Steve Jobs by Walter Isaacson is a very readable and honest portrayal of one of the most influential personalities in the computer industry from 1980 to the present. Often caustic, abrupt, and driven, Steve Jobs was a man of extreme brilliance who could intuitively understand what makes a great product. His marketing and design shrewdness were without peer. Jobs had his share of failures and more than his share of successes. Apple II, Macintosh, iMac, iPod, iPhone, and all iPad reflect Jobs' ability to orchestrate human capital to create truly innovative products.

A subtext of the book, and not directly called out, however, is Jobs' awareness of the value of intellectual property and the need to secure this.

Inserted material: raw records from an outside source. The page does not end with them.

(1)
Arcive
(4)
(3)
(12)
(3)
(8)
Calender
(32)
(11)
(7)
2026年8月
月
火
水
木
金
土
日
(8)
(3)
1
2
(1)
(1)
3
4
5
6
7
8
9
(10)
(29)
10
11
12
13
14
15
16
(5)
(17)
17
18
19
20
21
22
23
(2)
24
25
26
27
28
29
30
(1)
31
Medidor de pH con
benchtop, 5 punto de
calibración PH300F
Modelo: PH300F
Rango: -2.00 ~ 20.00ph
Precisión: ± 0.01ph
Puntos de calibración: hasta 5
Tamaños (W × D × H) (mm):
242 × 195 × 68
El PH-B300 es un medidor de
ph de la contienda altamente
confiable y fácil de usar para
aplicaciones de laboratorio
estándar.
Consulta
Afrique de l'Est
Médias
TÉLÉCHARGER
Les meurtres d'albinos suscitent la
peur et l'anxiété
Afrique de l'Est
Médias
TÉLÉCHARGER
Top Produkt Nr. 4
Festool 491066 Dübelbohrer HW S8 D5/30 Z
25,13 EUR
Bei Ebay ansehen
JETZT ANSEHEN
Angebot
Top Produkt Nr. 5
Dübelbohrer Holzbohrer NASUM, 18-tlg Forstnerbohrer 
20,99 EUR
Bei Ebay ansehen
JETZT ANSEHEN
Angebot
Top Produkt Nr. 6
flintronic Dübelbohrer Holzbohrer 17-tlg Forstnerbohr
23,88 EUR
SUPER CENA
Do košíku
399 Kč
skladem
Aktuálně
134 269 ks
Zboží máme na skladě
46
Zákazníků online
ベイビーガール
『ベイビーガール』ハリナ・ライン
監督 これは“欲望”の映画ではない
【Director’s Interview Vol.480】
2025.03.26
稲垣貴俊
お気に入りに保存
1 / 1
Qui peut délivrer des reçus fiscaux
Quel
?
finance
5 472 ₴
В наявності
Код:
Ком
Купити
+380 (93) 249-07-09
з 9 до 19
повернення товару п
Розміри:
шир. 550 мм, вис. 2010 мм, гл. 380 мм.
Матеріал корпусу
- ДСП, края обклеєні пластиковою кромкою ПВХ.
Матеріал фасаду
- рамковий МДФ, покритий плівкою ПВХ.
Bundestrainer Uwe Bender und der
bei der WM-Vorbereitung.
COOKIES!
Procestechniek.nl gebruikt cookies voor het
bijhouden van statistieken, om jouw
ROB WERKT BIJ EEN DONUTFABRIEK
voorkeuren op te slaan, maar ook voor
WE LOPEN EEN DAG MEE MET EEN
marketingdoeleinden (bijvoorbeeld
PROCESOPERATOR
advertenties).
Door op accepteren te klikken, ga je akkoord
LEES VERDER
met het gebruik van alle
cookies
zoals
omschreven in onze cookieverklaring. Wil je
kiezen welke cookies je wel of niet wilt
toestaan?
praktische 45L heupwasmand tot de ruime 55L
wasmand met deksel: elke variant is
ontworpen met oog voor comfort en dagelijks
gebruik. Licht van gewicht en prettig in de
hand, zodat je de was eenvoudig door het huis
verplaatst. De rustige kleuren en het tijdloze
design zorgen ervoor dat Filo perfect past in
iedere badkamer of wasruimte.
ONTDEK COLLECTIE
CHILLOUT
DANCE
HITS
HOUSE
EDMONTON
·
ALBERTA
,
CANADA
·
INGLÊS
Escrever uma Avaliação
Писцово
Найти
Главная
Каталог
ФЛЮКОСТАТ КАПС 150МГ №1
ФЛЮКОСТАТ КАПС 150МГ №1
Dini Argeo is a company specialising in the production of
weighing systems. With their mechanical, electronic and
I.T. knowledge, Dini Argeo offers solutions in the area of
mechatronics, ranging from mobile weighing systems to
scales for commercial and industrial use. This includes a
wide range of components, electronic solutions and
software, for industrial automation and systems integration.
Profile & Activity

Jobs shows concern for the security of Apple’s intellectual property and goes to great lengths to ensure that security.  For example, he imposed strong controls on the design area where the Apple design team works:

“The design studio where Jony Ive reigns, on the ground floor of Two Infinite Loop on the Apple campus, is shielded by tinted windows and a heavy clad, locked door. Just inside is a glass-booth reception desk where two assistants guard access. Even high-level Apple employees are not allowed in without special permission.”
–Isaacson, Walter, Steve Jobs, p. 345, Simon & Schuster, Inc. Kindle Edition.

However, the contribution Jobs makes to information security is an indirect one. This contribution is the recognition that the true value of Apple’s products is in the design. It is not in the physical assets themselves. The idea and its associated intellectual property is the true tangible asset

For too long the information security industry has looked at information homogenously and assumed that all hacking is created equally because all information is created equally.  This could not be further from the truth. What Jobs realized was that information has a true monetary value, and that value is reflected in the market value of the information expressed as a product or service. Apple manufactures very little. Apple is a design and marketing firm – Apple’s huge market capitalization comes from the new economy of ideas. This should act as an indicator for all of us in the information security field. Not all information has the same value, and so does not need the same protections, and the way we think about information protection and these protections associated architecture needs to change.

The lesson in Steve Jobs is that we as security professionals need to look at problems differently. The way we protected the enterprise in the last decade cannot be the way we protect the enterprise in the next. I am not sure either Jobs or Isaacson would have thought they were writing to security professionals, but there is a message for us here. Ideas expressed as digital information are the new products. They are worth infinitely more than any hardware or software system that tracks, manipulates, or manages that information. Our focus should not be on protecting networks or infrastructure; it should be on protecting the intellectual property that travels in these networks and systems.

The people who are crazy enough to think they can change the world are the ones who do.